Establishment-wise, we've invested in a second drill. We have our 8-meter Vaderstadt drill that we would normally do the bulk of the work, but now we also have a Lemken 6 metre combination drill that we will utilise more when the conditions are too wet to go through with the Vaderstadt. The Lemken combination drill is a really good piece of kit and will allow us to keep going and get that seed in the ground, it has also allowed us to shuffle our tractors around a bit and move from huge, tracked machines to wheeled tractors with better capacity and economies.  

We purchased a bowser so that our sprayer operator can reduce the amount of time spent going back and forth to the yard to re-fill, that makes the sprayer and the operator's time more efficient and when there is a short spray timing window need to be out there.  

And finally, what would you say are your top three considerations when growing wheat? i.e. if you get 3 things right, you’re on track for a good crop.  

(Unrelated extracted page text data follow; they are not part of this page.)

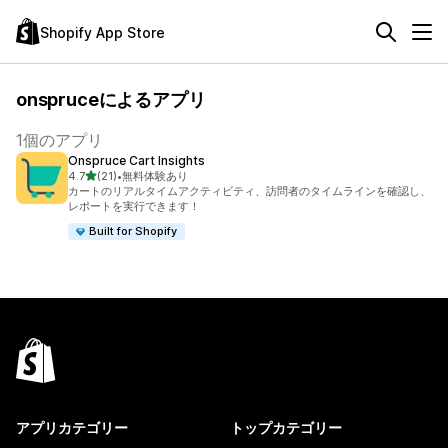
Shopify App Store
onspruceによるアプリ
1個のアプリ
Onspruce Cart Insights
5つ星中
4.7
(21)
•
無料体験あり
合計レビュー数：21件
カートのリアルタイムアクティビティ、訪問者のタイムラインを確認し、
レポートを実行できます！
Built for Shopify
アプリカテゴリー
トップカテゴリー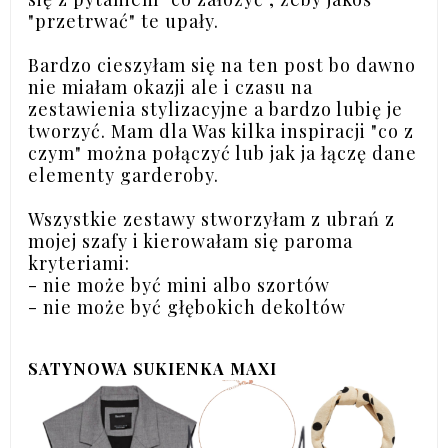
"przetrwać" te upały.
Bardzo cieszyłam się na ten post bo dawno
nie miałam okazji ale i czasu na
zestawienia stylizacyjne a bardzo lubię je
tworzyć. Mam dla Was kilka inspiracji "co z
czym" można połączyć lub jak ja łączę dane
elementy garderoby.
Wszystkie zestawy stworzyłam z ubrań z
mojej szafy i kierowałam się paroma
kryteriami:
- nie może być mini albo szortów
- nie może być głębokich dekoltów
SATYNOWA SUKIENKA MAXI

Firstly, drilling conditions, getting it drilled at the right time into good soil is the first step. The Second would be early nutrition, applying nutrition early to give the crop all the nutrients it needs, and then thirdly, lots of sunshine in May and June!! I know we can’t control that one but the more sunshine we get, the bigger the potential, so we need to make sure we’re setting the crop up, getting it drilled properly, giving it the nutrition to get the big yield at the end!  

Congratulations to Simon and the team at Worth Farms for their epic production and being YAGROs Best in Field Winter Wheat 2022.